On the PERS 1 UCOLA case argued immediately after the gainsharing/early retirement factor case, the state, again, argued that the Uniform Cost-of-Living Adjustment enacted in 1995 was never meant to be permanent, either.

But RPEC attorney Richard Spoonemore, speaking for the coalition that includes the Federation and WEA, said the UCOLA was a tradeoff. Previous COLAs were repealed and in their place, the Uniform COLA would bring an automatic, annual COLA for PERS 1 retirees. It is paid in the first calendar year in which the recipient turns age 66 and has been retired for one year. The amount of the payment is a fixed dollar amount multiplied by the member’s total years of service.
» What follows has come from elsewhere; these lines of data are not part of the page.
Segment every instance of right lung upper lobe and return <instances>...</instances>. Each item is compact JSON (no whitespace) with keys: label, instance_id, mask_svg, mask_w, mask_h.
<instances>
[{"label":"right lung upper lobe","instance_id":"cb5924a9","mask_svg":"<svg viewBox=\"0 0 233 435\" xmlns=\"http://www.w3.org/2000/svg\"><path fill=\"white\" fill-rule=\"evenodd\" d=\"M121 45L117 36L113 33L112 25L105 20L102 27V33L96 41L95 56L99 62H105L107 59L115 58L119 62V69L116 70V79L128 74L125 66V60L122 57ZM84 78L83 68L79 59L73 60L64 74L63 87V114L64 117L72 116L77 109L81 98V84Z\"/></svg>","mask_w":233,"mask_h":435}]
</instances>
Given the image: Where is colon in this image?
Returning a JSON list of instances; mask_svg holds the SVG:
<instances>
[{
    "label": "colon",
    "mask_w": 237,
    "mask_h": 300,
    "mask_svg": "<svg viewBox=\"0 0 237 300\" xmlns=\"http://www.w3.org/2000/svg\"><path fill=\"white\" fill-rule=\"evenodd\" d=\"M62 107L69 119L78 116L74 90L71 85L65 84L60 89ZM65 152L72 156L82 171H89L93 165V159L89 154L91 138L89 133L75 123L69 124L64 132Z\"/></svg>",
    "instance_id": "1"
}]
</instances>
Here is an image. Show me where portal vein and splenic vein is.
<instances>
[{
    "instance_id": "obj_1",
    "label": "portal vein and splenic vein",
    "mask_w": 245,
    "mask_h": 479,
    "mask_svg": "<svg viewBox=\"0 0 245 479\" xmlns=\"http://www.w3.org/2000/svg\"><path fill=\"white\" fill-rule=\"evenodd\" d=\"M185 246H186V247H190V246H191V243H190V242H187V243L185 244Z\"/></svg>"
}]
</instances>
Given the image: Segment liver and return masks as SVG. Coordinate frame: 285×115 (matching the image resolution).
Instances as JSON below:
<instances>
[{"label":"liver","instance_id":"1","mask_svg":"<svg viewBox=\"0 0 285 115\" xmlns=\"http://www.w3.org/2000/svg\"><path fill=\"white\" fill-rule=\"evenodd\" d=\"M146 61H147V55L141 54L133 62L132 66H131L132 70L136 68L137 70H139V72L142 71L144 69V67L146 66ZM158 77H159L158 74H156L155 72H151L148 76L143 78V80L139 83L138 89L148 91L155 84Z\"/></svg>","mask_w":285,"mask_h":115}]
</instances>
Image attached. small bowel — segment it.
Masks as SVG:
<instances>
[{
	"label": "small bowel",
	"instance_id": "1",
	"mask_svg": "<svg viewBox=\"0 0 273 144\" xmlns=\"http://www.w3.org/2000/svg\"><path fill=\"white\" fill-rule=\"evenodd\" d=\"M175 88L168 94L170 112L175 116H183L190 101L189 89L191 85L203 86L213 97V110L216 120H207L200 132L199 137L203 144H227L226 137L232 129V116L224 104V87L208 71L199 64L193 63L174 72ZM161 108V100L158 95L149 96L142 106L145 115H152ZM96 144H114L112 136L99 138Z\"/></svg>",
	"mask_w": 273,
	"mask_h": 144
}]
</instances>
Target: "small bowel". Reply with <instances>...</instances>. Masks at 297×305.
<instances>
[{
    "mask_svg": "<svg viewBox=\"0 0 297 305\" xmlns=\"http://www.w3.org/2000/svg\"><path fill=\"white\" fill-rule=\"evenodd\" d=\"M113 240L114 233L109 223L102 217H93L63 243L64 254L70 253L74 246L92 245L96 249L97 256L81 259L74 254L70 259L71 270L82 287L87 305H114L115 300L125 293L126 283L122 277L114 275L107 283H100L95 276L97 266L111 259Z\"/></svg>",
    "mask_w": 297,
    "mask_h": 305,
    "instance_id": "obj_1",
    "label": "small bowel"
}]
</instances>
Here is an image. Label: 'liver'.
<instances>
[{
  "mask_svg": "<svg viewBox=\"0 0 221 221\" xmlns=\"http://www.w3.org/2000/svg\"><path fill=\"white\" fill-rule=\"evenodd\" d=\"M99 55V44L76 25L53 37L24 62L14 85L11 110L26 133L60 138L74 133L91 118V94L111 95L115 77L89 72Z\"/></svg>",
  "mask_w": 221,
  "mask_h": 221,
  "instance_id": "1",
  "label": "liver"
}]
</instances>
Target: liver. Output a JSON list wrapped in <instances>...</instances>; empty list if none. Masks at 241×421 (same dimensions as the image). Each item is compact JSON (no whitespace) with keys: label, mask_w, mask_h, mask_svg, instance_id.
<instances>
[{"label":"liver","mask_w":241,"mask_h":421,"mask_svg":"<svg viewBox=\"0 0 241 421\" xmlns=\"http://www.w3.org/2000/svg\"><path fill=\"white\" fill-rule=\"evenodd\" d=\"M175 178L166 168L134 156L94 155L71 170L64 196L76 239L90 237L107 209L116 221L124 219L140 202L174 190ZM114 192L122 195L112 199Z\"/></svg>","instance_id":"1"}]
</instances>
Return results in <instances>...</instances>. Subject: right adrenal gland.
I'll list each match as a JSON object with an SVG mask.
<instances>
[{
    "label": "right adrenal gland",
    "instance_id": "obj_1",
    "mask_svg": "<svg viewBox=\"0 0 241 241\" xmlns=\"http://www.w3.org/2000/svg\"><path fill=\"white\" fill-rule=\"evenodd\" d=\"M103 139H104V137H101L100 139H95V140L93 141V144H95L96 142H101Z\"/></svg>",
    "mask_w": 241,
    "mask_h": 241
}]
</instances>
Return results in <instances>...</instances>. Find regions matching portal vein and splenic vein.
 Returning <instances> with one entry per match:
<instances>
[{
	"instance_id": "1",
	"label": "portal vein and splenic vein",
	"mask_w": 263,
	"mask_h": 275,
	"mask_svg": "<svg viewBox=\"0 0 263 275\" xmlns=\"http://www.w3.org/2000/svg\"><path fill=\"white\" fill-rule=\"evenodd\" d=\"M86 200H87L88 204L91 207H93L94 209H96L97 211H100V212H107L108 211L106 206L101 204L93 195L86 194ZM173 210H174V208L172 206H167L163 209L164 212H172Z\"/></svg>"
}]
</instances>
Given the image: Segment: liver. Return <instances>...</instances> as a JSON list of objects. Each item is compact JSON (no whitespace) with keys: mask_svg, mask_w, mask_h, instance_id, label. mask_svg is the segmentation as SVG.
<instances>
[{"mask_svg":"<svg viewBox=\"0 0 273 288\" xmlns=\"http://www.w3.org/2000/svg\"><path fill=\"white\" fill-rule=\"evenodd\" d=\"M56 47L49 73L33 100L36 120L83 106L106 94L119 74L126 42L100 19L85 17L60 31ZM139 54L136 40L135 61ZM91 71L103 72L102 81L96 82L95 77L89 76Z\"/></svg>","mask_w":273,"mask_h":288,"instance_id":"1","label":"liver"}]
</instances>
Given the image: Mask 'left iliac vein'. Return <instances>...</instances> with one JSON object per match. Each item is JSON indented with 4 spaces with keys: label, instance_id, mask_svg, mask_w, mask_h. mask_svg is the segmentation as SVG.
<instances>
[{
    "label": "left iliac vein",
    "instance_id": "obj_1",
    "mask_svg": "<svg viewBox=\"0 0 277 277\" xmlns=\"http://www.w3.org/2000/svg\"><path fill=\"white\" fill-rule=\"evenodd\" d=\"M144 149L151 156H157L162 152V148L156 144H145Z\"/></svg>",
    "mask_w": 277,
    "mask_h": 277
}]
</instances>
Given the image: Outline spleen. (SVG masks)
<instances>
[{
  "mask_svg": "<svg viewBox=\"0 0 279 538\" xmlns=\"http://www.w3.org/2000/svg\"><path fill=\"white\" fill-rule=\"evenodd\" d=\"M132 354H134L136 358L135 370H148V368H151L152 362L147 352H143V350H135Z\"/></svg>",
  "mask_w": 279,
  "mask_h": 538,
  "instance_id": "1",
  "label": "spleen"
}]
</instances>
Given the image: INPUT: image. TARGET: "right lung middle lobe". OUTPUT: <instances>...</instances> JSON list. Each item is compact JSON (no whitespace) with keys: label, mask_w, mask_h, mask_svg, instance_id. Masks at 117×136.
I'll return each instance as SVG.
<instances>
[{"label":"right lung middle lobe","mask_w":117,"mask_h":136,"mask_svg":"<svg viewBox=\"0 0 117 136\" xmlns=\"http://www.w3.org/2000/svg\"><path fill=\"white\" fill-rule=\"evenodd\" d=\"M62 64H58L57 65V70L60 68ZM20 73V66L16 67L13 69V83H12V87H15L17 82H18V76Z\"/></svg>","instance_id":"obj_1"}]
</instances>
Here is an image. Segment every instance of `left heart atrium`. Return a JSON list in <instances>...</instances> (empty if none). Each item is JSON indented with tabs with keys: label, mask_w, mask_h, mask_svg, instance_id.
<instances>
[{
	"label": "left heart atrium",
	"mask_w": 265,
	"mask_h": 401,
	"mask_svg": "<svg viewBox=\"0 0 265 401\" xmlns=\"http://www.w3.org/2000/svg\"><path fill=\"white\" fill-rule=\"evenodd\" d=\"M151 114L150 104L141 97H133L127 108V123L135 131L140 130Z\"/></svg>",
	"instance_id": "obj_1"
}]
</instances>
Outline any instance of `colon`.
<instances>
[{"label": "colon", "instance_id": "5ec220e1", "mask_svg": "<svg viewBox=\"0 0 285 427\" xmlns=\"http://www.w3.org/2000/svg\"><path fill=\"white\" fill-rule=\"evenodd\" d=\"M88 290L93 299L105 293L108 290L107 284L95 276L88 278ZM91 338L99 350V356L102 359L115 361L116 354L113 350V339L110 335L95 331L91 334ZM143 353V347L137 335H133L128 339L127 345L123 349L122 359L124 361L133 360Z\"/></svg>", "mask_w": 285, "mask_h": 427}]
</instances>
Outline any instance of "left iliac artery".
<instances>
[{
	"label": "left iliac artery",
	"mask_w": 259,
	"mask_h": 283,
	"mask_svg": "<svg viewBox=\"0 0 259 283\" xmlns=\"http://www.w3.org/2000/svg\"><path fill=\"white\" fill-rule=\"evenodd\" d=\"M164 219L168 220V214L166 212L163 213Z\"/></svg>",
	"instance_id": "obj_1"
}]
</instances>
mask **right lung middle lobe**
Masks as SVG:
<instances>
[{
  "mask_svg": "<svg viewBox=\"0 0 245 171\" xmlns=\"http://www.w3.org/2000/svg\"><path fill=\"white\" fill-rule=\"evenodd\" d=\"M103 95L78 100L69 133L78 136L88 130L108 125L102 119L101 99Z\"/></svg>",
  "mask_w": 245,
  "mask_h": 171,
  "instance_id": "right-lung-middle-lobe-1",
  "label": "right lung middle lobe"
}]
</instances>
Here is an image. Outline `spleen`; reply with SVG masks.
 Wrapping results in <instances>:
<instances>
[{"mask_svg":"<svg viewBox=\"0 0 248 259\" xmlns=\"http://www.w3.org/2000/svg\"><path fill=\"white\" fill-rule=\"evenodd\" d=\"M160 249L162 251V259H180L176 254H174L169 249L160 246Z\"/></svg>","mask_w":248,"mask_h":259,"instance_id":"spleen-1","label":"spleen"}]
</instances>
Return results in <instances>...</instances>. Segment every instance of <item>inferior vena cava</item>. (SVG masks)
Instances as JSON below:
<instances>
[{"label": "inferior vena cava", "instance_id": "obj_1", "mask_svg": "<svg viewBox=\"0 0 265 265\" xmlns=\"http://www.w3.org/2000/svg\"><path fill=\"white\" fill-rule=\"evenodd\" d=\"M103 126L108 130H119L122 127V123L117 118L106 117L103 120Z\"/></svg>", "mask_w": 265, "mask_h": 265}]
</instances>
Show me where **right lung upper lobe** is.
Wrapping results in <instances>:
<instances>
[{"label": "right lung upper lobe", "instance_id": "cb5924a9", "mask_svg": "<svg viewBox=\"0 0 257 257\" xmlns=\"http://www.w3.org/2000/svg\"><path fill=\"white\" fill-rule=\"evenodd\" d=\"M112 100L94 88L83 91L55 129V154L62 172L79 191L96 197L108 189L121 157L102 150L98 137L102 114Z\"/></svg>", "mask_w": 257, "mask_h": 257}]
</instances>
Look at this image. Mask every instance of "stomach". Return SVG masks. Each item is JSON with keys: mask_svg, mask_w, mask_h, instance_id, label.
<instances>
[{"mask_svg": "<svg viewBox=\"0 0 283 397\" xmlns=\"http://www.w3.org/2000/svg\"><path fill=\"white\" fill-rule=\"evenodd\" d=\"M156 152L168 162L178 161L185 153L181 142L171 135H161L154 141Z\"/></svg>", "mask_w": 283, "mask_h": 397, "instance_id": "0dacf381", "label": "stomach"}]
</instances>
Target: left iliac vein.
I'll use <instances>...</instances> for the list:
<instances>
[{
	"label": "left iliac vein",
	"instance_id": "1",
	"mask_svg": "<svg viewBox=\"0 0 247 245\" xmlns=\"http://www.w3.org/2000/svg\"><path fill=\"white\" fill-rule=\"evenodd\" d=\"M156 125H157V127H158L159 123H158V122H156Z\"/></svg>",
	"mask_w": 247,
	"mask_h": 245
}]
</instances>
Some PERS 1 members who’ve retired have gotten some of that benefit or from previous COLAs, Spoonemore said.

But for the 40 percent who haven’t retired, “their benefit will never keep up with inflation” if the UCOLA is repealed, he said.

PERS 1 covers state employees hired before October 1977.

“I thought when I retired that I would be getting a COLA for as long as I was retired and now they are taking it away? Not fair,” retiree Nell Snodgrass said after the hearings ended. She retired from Seattle Community College and Local 304 in 1992.

“I don’t think you can throw a carrot out there and then take it away at a later date,” said Denny Johnston, who retired from the Department of Corrections and Local 443 in 2009. Johnston retired under the early retirement factors and is concerned about current state employees who might lose that option if the state prevails in court.

Another DSHS retiree from Local 843, M.K. Deacon, said she doesn’t know what went through legislators’ minds when they enacted these pension takeaways.

“But I think it’s a raw deal,” said Deacon, who retired in 2002.